Exercise description. Using the data below, return every line that holds the word "HDMI".

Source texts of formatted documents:

○ ○ ○ ○ ○ ○ ○

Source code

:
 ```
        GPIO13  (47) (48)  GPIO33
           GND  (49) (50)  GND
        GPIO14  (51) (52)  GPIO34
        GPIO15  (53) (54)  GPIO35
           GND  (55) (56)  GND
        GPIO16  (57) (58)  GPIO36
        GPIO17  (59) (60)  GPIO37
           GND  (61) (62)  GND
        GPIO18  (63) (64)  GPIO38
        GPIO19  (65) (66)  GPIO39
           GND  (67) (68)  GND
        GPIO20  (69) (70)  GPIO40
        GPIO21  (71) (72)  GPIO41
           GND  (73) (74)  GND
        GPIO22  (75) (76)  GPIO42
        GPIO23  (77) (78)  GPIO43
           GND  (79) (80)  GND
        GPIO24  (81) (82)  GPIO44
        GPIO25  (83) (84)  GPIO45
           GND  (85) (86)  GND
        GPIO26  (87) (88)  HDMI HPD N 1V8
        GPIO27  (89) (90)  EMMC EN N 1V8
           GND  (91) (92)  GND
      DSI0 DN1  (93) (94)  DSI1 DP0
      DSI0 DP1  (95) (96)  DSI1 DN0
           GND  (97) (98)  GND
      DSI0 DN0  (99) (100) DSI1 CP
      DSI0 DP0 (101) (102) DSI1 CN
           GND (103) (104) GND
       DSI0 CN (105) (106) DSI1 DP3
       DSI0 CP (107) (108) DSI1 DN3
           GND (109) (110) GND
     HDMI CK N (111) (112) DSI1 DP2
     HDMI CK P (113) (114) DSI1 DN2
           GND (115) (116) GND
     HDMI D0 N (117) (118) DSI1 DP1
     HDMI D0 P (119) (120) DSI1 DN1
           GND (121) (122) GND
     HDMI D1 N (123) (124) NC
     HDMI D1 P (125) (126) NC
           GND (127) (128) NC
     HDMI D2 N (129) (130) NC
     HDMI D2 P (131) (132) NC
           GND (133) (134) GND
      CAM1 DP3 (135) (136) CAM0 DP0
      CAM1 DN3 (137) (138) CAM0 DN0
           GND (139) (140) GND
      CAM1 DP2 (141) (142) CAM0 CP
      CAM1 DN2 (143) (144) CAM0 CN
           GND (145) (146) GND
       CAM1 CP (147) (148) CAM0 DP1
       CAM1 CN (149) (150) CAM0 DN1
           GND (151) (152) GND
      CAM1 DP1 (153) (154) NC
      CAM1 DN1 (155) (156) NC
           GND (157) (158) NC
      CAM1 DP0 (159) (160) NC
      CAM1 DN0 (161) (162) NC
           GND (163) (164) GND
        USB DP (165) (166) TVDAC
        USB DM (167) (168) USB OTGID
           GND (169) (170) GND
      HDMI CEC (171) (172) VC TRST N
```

○ ○ ○ ○ ○ ○ ○

Solution to this task.
        GPIO26  (87) (88)  HDMI HPD N 1V8
     HDMI CK N (111) (112) DSI1 DP2
     HDMI CK P (113) (114) DSI1 DN2
     HDMI D0 N (117) (118) DSI1 DP1
     HDMI D0 P (119) (120) DSI1 DN1
     HDMI D1 N (123) (124) NC
     HDMI D1 P (125) (126) NC
     HDMI D2 N (129) (130) NC
     HDMI D2 P (131) (132) NC
      HDMI CEC (171) (172) VC TRST N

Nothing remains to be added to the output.